▶ _Consigne_
Pouvez-vous recopier à l'identique, dans l'article sur la mort de Zakaria Mennouni, le passage qui s'ouvre sur les mots contenant « Beaucoup de questions » et se termine par « Zakaria à Blois. » ?

▶ _Texte du document_
——

C’est inconscient que le jeune homme est transporté à l’hôpital le 21 avril, grièvement blessé. Le 23 avril, deux jours après son admission au centre hospitalier de Blois, Zakaria Mennouni décède.
Beaucoup de questions et pas de réponsesDepuis, les questions qui entourent les circonstances et les causes de sa mort demeurent. «C’est incompréhensible! Comment sept policiers n’ont-ils pas réussi à maîtriser un jeune sans avoir recours à leur arme à feu? Ils ont utilisé un Taser, un lanceur de balles de défense, avant de lui tirer dessus!», s’exclame ainsi dans les colonnes de la presse française, Joël, le propriétaire de l’appartement où vivait Zakaria à Blois.
A la suite de la mort du jeune étudiant marocain, il a été annoncé l’ouverture d’une enquête criminelle pour «tentative de meurtre sur les policiers», menée par la PJ de Tours sous l’autorité du procureur. Et selon les premiers éléments de l’enquête, le policier qui a tiré sur l’étudiant aurait agi «en état de légitime défense», Zakaria Mennouni ayant menacé les policiers avec un couteau, chose qui les aurait incités à faire usage de leur arme.
Puis, dans un communiqué publié le 26 avril, le procureur de Blois indique que l’autopsie, pratiquée le jour-même à l’institut médico-légal de Tours, n’a pas pu préciser les causes de la mort de l’étudiant, décédé le 23 avril.
Lire aussi : Un voilier disparaît en Méditerranée avec à son bord un skipper marocain
Dans ce communiqué, Frédéric Chevallier précise que l’autopsie a révélé la présence de diverses plaies. «Deux au niveau du cou, l’une touchant une veine jugulaire, l’autre l’artère carotide, ces plaies ayant été causées, selon les éléments de l’enquête, par une auto-agression de l’homme avec le couteau dont il était porteur». Il est aussi question d’«une autre plaie, au niveau de l’estomac, correspondant au projectile tiré par le policier ayant causé des lésions digestives» et enfin, d’«une dernière plaie à la hanche, plus superficielle, causée par l’usage du couteau».
«En l’état des constatations et analyses médico-légales conduites par le médecin légiste, il est établi qu’un choc hémorragique en lien avec les lésions abdominales et cervicales est à l’origine de la mort; cependant il n’est pas possible de distinguer parmi les deux premières séries de plaies, celles qui ont pu causer la mort. C’est pourquoi, des prélèvements ont été effectués afin de pratiquer de nouvelles analyses qui permettront d’apporter sur ce point des précisions indispensables», ajoute le procureur de la République.

——

[Éléments d'un jeu de données]

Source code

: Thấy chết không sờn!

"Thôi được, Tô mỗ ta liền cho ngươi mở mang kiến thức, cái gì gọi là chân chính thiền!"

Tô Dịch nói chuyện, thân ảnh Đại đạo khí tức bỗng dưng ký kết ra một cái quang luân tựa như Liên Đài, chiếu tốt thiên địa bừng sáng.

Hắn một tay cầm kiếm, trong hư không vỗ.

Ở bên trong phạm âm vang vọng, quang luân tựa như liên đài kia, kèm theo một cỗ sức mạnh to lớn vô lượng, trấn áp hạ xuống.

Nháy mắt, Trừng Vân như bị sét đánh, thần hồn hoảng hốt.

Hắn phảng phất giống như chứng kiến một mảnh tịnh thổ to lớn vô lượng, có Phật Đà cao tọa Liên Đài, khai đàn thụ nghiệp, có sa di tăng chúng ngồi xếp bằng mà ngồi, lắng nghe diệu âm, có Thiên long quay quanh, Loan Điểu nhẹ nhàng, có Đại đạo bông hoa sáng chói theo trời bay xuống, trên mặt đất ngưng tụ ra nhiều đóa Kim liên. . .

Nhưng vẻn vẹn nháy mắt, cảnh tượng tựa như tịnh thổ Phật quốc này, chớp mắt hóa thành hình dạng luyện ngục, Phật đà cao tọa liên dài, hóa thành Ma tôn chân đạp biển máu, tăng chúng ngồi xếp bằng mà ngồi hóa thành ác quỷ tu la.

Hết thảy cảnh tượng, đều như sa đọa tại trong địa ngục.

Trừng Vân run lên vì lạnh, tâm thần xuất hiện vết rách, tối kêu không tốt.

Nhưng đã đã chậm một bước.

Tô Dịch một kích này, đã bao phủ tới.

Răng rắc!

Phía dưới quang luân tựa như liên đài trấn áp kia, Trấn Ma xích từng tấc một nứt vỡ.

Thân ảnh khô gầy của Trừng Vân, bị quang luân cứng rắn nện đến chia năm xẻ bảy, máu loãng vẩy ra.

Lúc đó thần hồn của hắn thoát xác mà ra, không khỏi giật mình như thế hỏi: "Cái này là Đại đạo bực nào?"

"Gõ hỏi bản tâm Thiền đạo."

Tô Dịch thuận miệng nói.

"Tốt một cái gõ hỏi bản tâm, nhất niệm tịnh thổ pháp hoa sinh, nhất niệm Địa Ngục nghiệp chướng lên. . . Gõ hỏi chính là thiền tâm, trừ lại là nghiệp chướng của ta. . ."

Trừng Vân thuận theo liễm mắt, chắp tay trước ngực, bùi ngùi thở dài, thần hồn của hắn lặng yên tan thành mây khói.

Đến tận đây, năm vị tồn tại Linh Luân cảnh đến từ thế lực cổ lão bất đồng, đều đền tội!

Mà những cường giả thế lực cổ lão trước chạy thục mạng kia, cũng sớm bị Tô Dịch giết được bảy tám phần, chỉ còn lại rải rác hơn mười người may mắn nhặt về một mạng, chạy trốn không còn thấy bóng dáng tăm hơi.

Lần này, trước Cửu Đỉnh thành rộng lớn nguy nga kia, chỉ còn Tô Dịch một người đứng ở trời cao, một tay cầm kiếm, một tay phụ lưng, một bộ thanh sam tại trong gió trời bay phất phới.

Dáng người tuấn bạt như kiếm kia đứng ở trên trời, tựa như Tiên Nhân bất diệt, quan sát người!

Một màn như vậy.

——

▶ _Réponse_
Beaucoup de questions et pas de réponsesDepuis, les questions qui entourent les circonstances et les causes de sa mort demeurent. «C’est incompréhensible! Comment sept policiers n’ont-ils pas réussi à maîtriser un jeune sans avoir recours à leur arme à feu? Ils ont utilisé un Taser, un lanceur de balles de défense, avant de lui tirer dessus!», s’exclame ainsi dans les colonnes de la presse française, Joël, le propriétaire de l’appartement où vivait Zakaria à Blois.